Kristen Ehresmann, director of Infectious Disease Epidemiology, Prevention, and Control at the Minnesota Department of Health, told Healthline, "it's very concerning".
Andrea Kunicky, spokesperson for UPMC Children's, declined to comment on any cases at the hospital. "We recommend seeking medical care right away if you or your child develop sudden weakness of the arms or legs". The most severe symptom of AFM is respiratory failure, which can happen when the muscles needed to breathe become weak from the disease. The CDC has yet to figure out a common link between all the cases that have been reported, although they did note that several of them seem to have been linked to infections by other viruses, enterovirus D68.
While the cause of AFM is not clear, experts say it can occur as a result of a variety of viral illnesses including the polio virus, enteroviruses, West Nile virus, and adenoviruses. "In this cases it's unknown", Ehresmann said.
The number of confirmed cases has been on the rise since late 2014, when there were 120 confirmed cases from August to December in 34 states.
"What we have been told is that he's the best case scenario of a hard situation", she said. More than 90 percent of the confirmed cases have been in children 18 and younger, with the average age being 4 years old. Then in 2016, it peaked again with 149 cases in 39 states.
For example, the CDC doesn't know who may be at higher risk for developing AFM or why some are at higher risk, she said. She noted the confirmed cases are in 22 states.
They also know that all six children developed the disease around the same time.
"The cases are from all over the state", Ehresmann said.
There's no way to determine which child will development AFM, according to Glatter.
The U.S. Centers for Disease Control is warning about a rare mysterious illness affecting American children, which can cause "polio-like" symptoms. "The search for a biomarker from the blood or cerebrospinal fluid would be helpful to identify those at elevated risk".
As of yet, there is no known effective treatment for the condition, but the vast majority of patients do recover with treatment.
Once diagnosed, some patients have recovered quickly, but some continue to have paralysis and require ongoing care, Messonnier said.

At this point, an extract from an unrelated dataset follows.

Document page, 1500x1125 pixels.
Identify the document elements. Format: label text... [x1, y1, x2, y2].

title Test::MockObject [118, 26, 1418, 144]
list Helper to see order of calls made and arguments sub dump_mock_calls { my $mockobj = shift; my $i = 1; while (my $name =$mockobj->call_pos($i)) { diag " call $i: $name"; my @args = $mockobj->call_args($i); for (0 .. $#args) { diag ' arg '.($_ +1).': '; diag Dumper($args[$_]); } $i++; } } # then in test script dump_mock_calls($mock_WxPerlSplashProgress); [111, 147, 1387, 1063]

New Jersey has three confirmed, and three more are suspected.
"It's rare, but certainly when you hear about it it's very scary for parents", CBS News medical contributor Dr. Tara Narula told "CBS This Morning". The CDC estimatesfewer than 1 in a million Americans will get the disease.
"As a parent myself I understand what it's like to be scared for your child", Messonnier said.
Ehresmann noted that the sudden onset of muscle weakness is the most obvious sign.
Danielle Finkle, a mother from IL who was interviewed, said about her son: "He came to me and he's supporting his left arm with his right arm, and he says, 'Mommy my arm's broke'". Parents who want to protect their children should encourage the same sort of good hygiene that protects kids against cold and flu, such as washing their hands frequently and covering coughs or sneezes, Dominguez said.